> [EXERCISE INSTRUCTIONS]:
When the line containing "left wrist: (254, 133, -8)" is found in the data below, copy it and each line after it through the line containing "left shoulder: (268, 120, -12)", exactly and with no others.
### SOURCE RECORDS ###
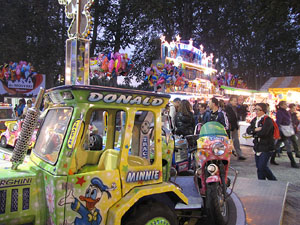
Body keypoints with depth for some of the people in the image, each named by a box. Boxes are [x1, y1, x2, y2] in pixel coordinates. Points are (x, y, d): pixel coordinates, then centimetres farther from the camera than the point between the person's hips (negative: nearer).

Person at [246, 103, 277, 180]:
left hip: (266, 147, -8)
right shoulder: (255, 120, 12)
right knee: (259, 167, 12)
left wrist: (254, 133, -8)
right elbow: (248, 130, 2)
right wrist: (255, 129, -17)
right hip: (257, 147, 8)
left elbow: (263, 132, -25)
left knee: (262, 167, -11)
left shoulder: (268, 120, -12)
###
### SOURCE RECORDS ###
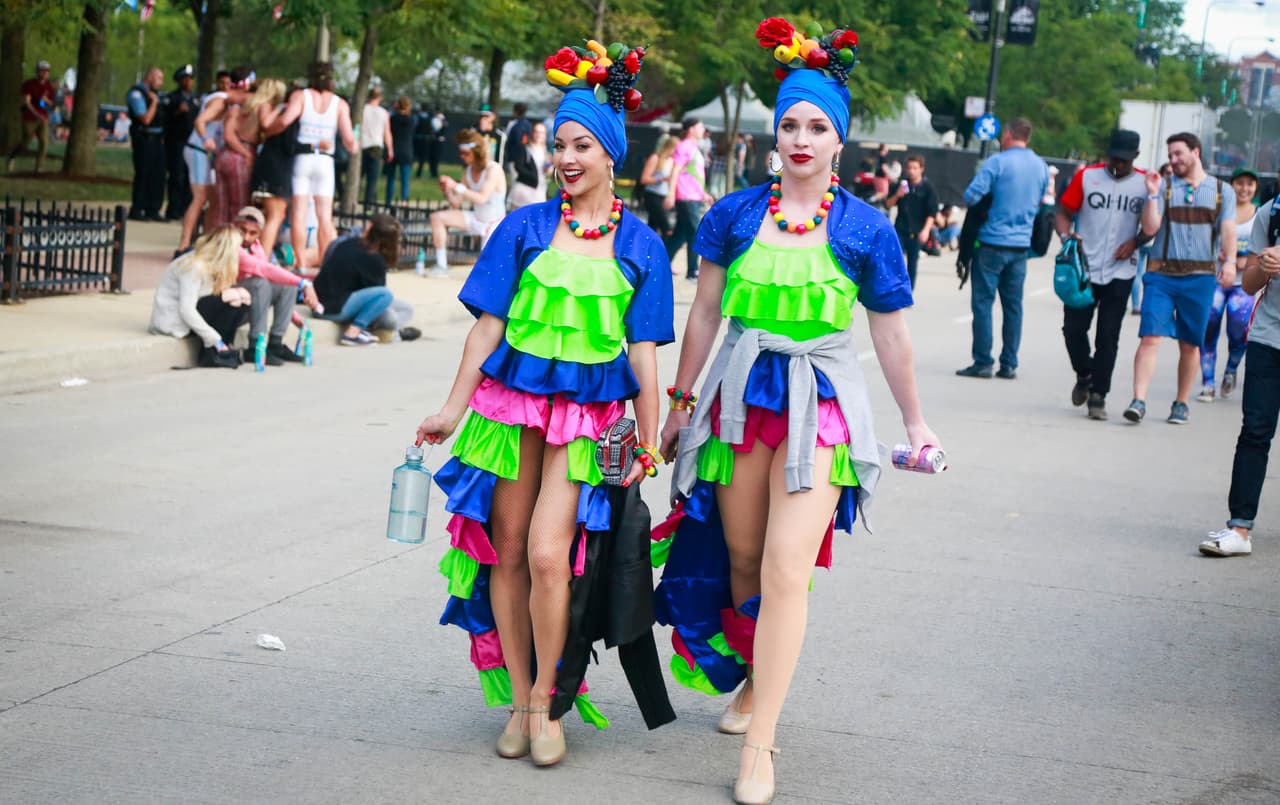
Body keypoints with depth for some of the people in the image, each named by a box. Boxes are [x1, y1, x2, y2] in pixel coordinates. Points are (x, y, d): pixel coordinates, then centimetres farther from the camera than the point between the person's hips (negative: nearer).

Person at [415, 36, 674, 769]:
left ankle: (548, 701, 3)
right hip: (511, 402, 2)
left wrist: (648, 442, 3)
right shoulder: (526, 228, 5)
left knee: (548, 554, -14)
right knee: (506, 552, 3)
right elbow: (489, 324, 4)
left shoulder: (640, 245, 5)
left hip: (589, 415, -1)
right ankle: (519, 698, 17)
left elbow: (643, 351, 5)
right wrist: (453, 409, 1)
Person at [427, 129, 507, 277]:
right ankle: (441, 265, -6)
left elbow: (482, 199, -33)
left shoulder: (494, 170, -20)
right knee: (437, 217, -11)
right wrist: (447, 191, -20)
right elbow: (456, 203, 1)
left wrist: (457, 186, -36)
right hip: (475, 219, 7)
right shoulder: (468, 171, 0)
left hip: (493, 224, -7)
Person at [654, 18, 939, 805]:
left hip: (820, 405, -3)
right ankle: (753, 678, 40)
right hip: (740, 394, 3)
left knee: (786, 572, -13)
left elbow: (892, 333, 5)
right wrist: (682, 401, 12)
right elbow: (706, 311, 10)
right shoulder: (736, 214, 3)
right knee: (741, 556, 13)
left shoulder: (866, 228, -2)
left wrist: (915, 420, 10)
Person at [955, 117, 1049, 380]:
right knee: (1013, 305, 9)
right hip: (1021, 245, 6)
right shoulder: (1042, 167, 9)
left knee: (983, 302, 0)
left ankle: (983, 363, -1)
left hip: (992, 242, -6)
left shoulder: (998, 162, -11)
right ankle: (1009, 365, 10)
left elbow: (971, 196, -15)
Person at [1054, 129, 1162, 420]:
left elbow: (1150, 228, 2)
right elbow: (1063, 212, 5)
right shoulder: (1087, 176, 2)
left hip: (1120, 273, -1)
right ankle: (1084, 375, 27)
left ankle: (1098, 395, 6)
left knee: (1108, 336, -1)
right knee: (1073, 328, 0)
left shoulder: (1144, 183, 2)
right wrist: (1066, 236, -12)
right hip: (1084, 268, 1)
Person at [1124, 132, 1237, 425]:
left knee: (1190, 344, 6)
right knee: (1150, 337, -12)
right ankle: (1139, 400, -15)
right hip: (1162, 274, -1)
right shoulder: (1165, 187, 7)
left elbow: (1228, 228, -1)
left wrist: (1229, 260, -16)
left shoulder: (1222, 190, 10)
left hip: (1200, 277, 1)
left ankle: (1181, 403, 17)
###
> [OUTPUT]:
left wrist: (254, 133, -8)
right elbow: (248, 130, 2)
right wrist: (255, 129, -17)
right hip: (257, 147, 8)
left elbow: (263, 132, -25)
left knee: (262, 167, -11)
left shoulder: (268, 120, -12)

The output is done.